Scores of girls across the world end up as child brides, despite the practice being outlawed in many countries.

Source of inspiration: Kachindamoto
Source of inspiration: Kachindamoto

One bold chief, Dedza-based Traditional Authority (T/A) Theresa Kachindamoto has stood up against such practices, earning international recognition as a result while being negatively branded marriage terminator.

Numerous warnings to parents about the long-term ills of early marriages and child birth keep falling on deaf ears as most of them think it is best for the girl child to get married as they cannot afford to keep taking care of them, otherwise the families will be made poorer.

In just three years, the chief, who governs over 900 000 people has put an end to more than 850 child marriages, blacklisting herself in the hearts of many parents who would rather marry off their daughters and have one less burden to worry over.

The chief held meetings with community leaders, parents and families, but still faced challenges. It took bringing together 50 of her sub-chiefs to sign an agreement to abolish child marriages in their villages and, jointly, they agreed to end existing unions of child marriage as well.

When chiefs did not follow up on their promise (the by-law they came up with), she responded by firing four of them. It was, therefore, through changing and enforcing the law, along with community and social change efforts that she went from a secure office job to Chief Kachindamoto; the woman who stopped 850 child marriages in just three years, sending each of those children back to school.

She is such an inspiration and role model in the fight to end child marriage, that she recently hosted Karonga chiefs at her headquarters in the Central Region district.

One of the Karonga chiefs, Chief Kilupula reported that as chiefs, they were challenged to put a stop to this neglected crisis and he believes they, too, can do it by working with their subjects to confront the problem instead of keeping quiet about it.

Malawi has one of the highest rates of child marriages in the world, with one in two girls married by the age of 18. Upon her return home from Zomba where she held her secretarial job, Kachindamoto was shocked to see girls as young as 12 with babies and teenaged husbands.
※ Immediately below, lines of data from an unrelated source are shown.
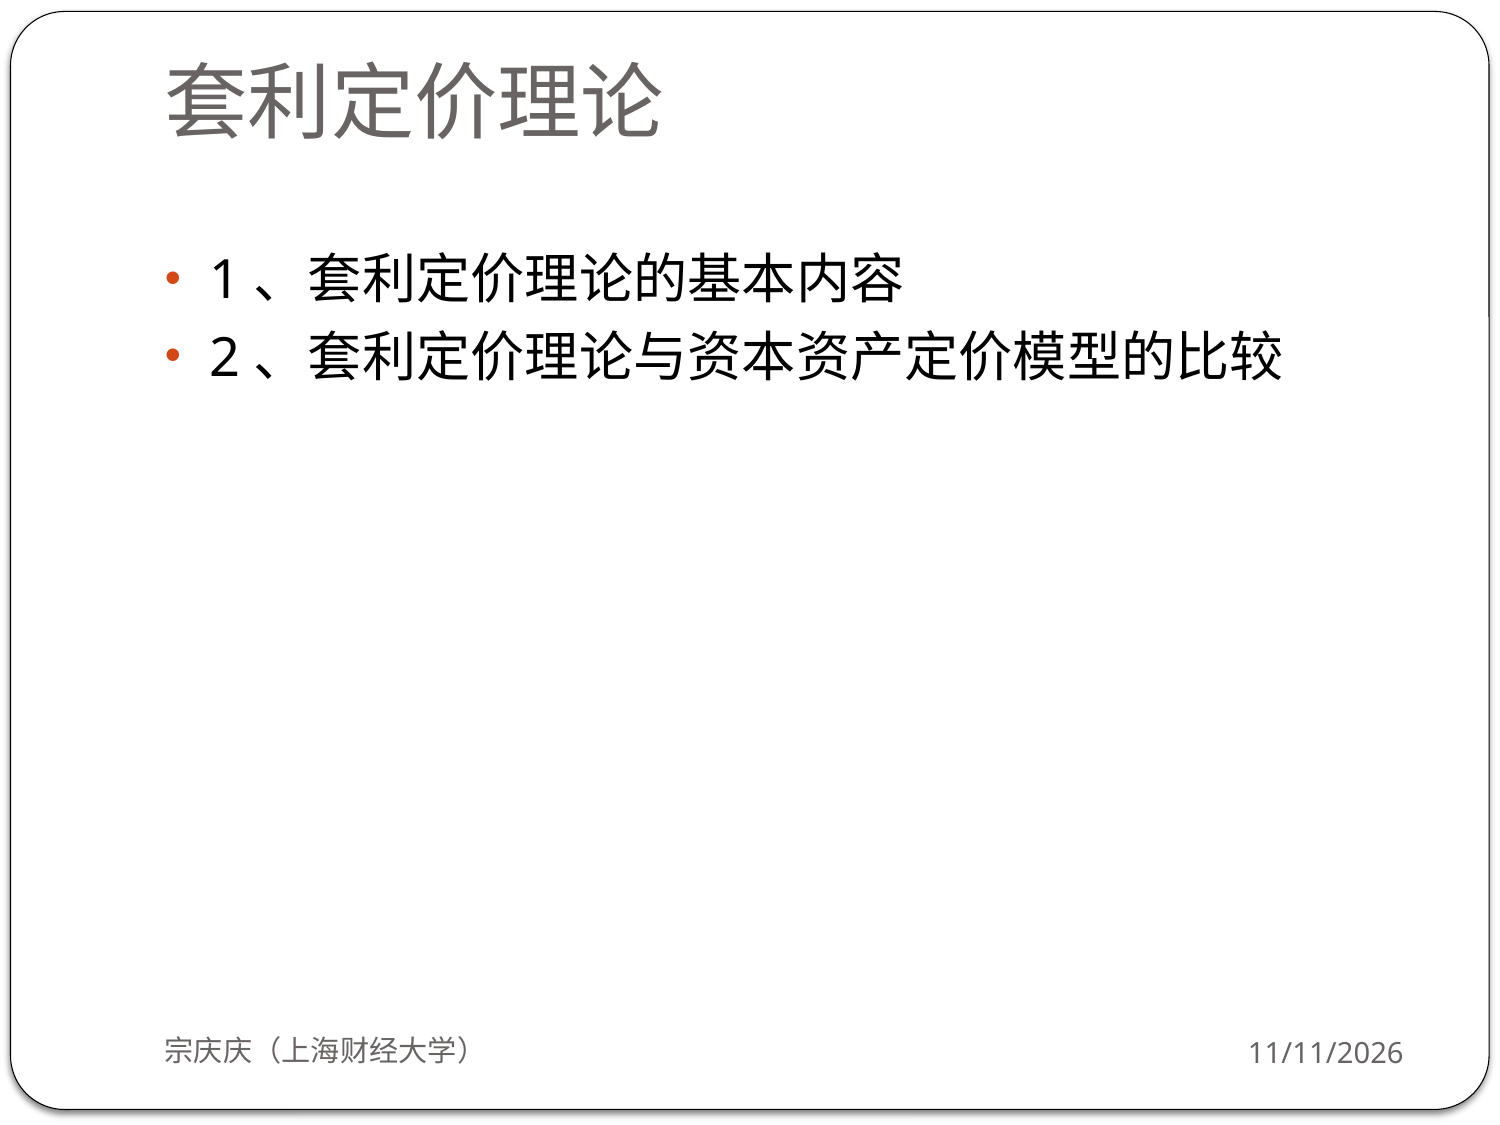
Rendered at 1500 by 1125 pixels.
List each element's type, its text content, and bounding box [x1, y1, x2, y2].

title 套利定价理论 [150, 35, 1425, 164]
footer 宗庆庆（上海财经大学） [150, 1012, 800, 1088]
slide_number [1012, 1015, 1419, 1094]
list 1、套利定价理论的基本内容 2、套利定价理论与资本资产定价模型的比较 [150, 237, 1425, 988]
She then ordered the people to give up their ways, stressing that whether they liked it or not, the marriages had to be terminated.
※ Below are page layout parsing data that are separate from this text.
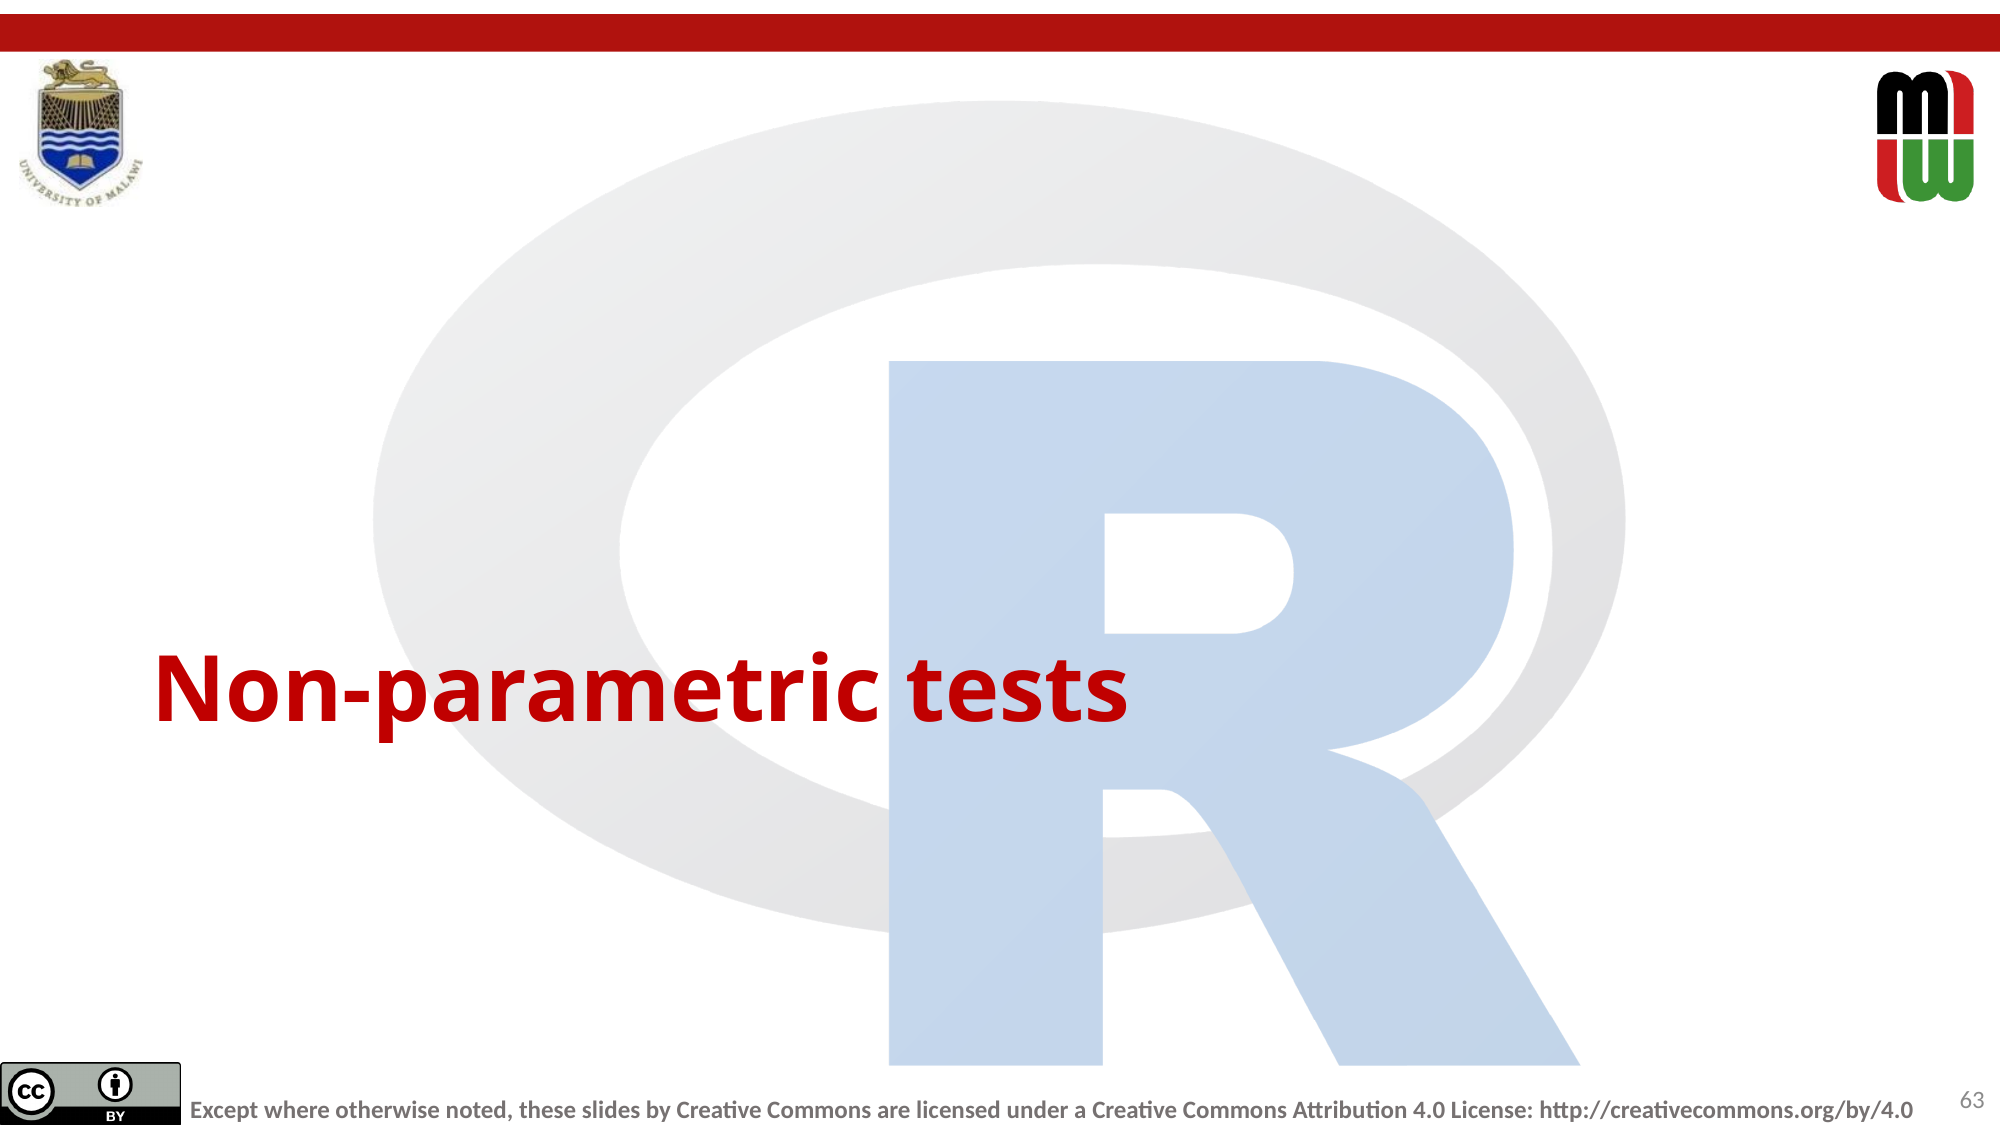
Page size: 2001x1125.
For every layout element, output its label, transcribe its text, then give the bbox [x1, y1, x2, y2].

picture [19, 59, 143, 207]
picture [0, 1062, 181, 1125]
title Non-parametric tests [136, 280, 1862, 749]
slide_number 63 [1550, 1073, 2000, 1125]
Says Kachindamoto: “A few months after taking up my role as a chief here, I met a little girl with a child crying. I told her to take the baby to the mother and I was shocked when she told me she was the mother. I asked how old she was, and she said 13. And when I asked her where the baby’s father was, she pointed at a 14-year-old boy playing soccer with friends close by.
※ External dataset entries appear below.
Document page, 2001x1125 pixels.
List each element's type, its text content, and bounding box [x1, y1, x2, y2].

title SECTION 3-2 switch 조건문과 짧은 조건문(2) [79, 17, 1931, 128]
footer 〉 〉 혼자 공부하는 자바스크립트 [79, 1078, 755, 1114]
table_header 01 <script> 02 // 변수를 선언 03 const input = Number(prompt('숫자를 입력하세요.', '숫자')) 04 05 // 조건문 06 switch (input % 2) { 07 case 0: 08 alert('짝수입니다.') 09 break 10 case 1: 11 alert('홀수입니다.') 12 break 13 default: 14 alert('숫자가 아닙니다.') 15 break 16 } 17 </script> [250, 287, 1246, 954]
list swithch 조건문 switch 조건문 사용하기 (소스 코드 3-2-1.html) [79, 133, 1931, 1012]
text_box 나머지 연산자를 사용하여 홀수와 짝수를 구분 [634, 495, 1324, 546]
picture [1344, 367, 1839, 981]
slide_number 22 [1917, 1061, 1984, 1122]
“I summoned their parents and they told me they were not in good shape financially and that they thought it was best the two children took care of each other. But I told them sternly that with me as chief, that practice had to stop.”

A key challenge to eradicating child marriages in the country is deep-rooted attitudes that accept the practice. Child marriage is also closely linked to poverty, as often in rural areas girls will be married off very young to improve a family’s financial status. In northern Malawi, kupimbira, or giving a young daughter in marriage as repayment for a debt, is practised.

To enforce her agenda of keeping girls away from marriage and in school, the Ngoni chief has also come up with a network of secret mothers and fathers in the villages, who check that parents are not pulling girls out of school.

She also calls some girls from town to come and talk about their jobs so that they serve as role models; as a way of inspiring girls to stay in school.

Last year, such motivation included sending Malawi’s female members of Parliament (MPs) to rural schools and the girls in the community suddenly became eager to learn English – the language spoken in Parliament. Kachindamoto has also been taking as many girls as she can from the village farms on trips to see bright city lights.

She is now asking Parliament to increase the minimum age of marriage from 18 to 21, in an effort to break a cycle of rural poverty. “If they are educated, they can be and have whatever they want,” she says.

Growing up, chief Kachindamoto probably never dreamed that she would one day ever influence so many people. She went to Masongola Secondary School in Zomba before enrolling for a typing course at Luangwa Shift Commercial School completing elementary, intermediary as well as advanced certificate levels.